_PROBLEM TO SOLVE_
Convert the text of each item below into a JSON list of strings with one string per line, omitting blank lines. Leave the pictures out of the output.

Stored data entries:
+ + + + +

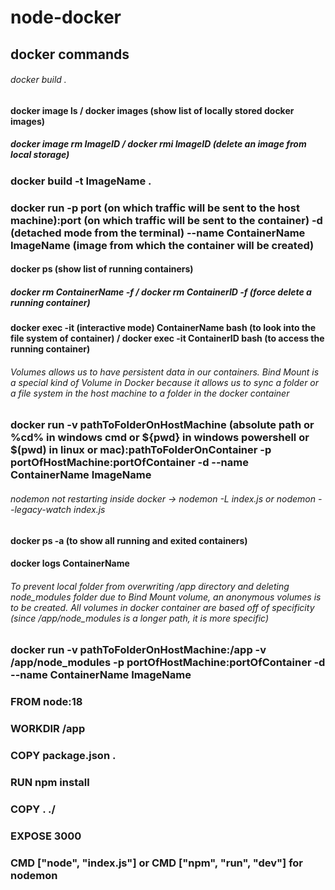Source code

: # node-docker

## docker commands

###### docker build .
#### docker image ls / docker images (show list of locally stored docker images)
##### docker image rm ImageID / docker rmi ImageID (delete an image from local storage)
### docker build -t ImageName .
### docker run -p port (on which traffic will be sent to the host machine):port (on which traffic will be sent to the container) -d (detached mode from the terminal) --name ContainerName ImageName (image from which the container will be created)
#### docker ps (show list of running containers)
##### docker rm ContainerName -f / docker rm ContainerID -f (force delete a running container)
#### docker exec -it (interactive mode) ContainerName bash (to look into the file system of container) / docker exec -it ContainerID bash (to access the running container)
###### Volumes allows us to have persistent data in our containers. Bind Mount is a special kind of Volume in Docker because it allows us to sync a folder or a file system in the host machine to a folder in the docker container
### docker run -v pathToFolderOnHostMachine (absolute path or %cd% in windows cmd or ${pwd} in windows powershell or $(pwd) in linux or mac):pathToFolderOnContainer -p portOfHostMachine:portOfContainer -d --name ContainerName ImageName
###### nodemon not restarting inside docker -> nodemon -L index.js or nodemon --legacy-watch index.js
#### docker ps -a (to show all running and exited containers)
#### docker logs ContainerName
###### To prevent local folder from overwriting /app directory and deleting node_modules folder due to Bind Mount volume, an anonymous volumes is to be created. All volumes in docker container are based off of specificity (since /app/node_modules is a longer path, it is more specific)
### docker run -v pathToFolderOnHostMachine:/app -v /app/node_modules -p portOfHostMachine:portOfContainer -d --name ContainerName ImageName

### FROM node:18
### WORKDIR /app
### COPY package.json .
### RUN npm install
### COPY . ./
### EXPOSE 3000
### CMD ["node", "index.js"] or CMD ["npm", "run", "dev"] for nodemon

+ + + + +

_TASK RESULT_
[
  "Source code",
  ": # node-docker",
  "## docker commands",
  "###### docker build .",
  "#### docker image ls / docker images (show list of locally stored docker images)",
  "##### docker image rm ImageID / docker rmi ImageID (delete an image from local storage)",
  "### docker build -t ImageName .",
  "### docker run -p port (on which traffic will be sent to the host machine):port (on which traffic will be sent to the container) -d (detached mode from the terminal) --name ContainerName ImageName (image from which the container will be created)",
  "#### docker ps (show list of running containers)",
  "##### docker rm ContainerName -f / docker rm ContainerID -f (force delete a running container)",
  "#### docker exec -it (interactive mode) ContainerName bash (to look into the file system of container) / docker exec -it ContainerID bash (to access the running container)",
  "###### Volumes allows us to have persistent data in our containers. Bind Mount is a special kind of Volume in Docker because it allows us to sync a folder or a file system in the host machine to a folder in the docker container",
  "### docker run -v pathToFolderOnHostMachine (absolute path or %cd% in windows cmd or ${pwd} in windows powershell or $(pwd) in linux or mac):pathToFolderOnContainer -p portOfHostMachine:portOfContainer -d --name ContainerName ImageName",
  "###### nodemon not restarting inside docker -> nodemon -L index.js or nodemon --legacy-watch index.js",
  "#### docker ps -a (to show all running and exited containers)",
  "#### docker logs ContainerName",
  "###### To prevent local folder from overwriting /app directory and deleting node_modules folder due to Bind Mount volume, an anonymous volumes is to be created. All volumes in docker container are based off of specificity (since /app/node_modules is a longer path, it is more specific)",
  "### docker run -v pathToFolderOnHostMachine:/app -v /app/node_modules -p portOfHostMachine:portOfContainer -d --name ContainerName ImageName",
  "### FROM node:18",
  "### WORKDIR /app",
  "### COPY package.json .",
  "### RUN npm install",
  "### COPY . ./",
  "### EXPOSE 3000",
  "### CMD [\"node\", \"index.js\"] or CMD [\"npm\", \"run\", \"dev\"] for nodemon"
]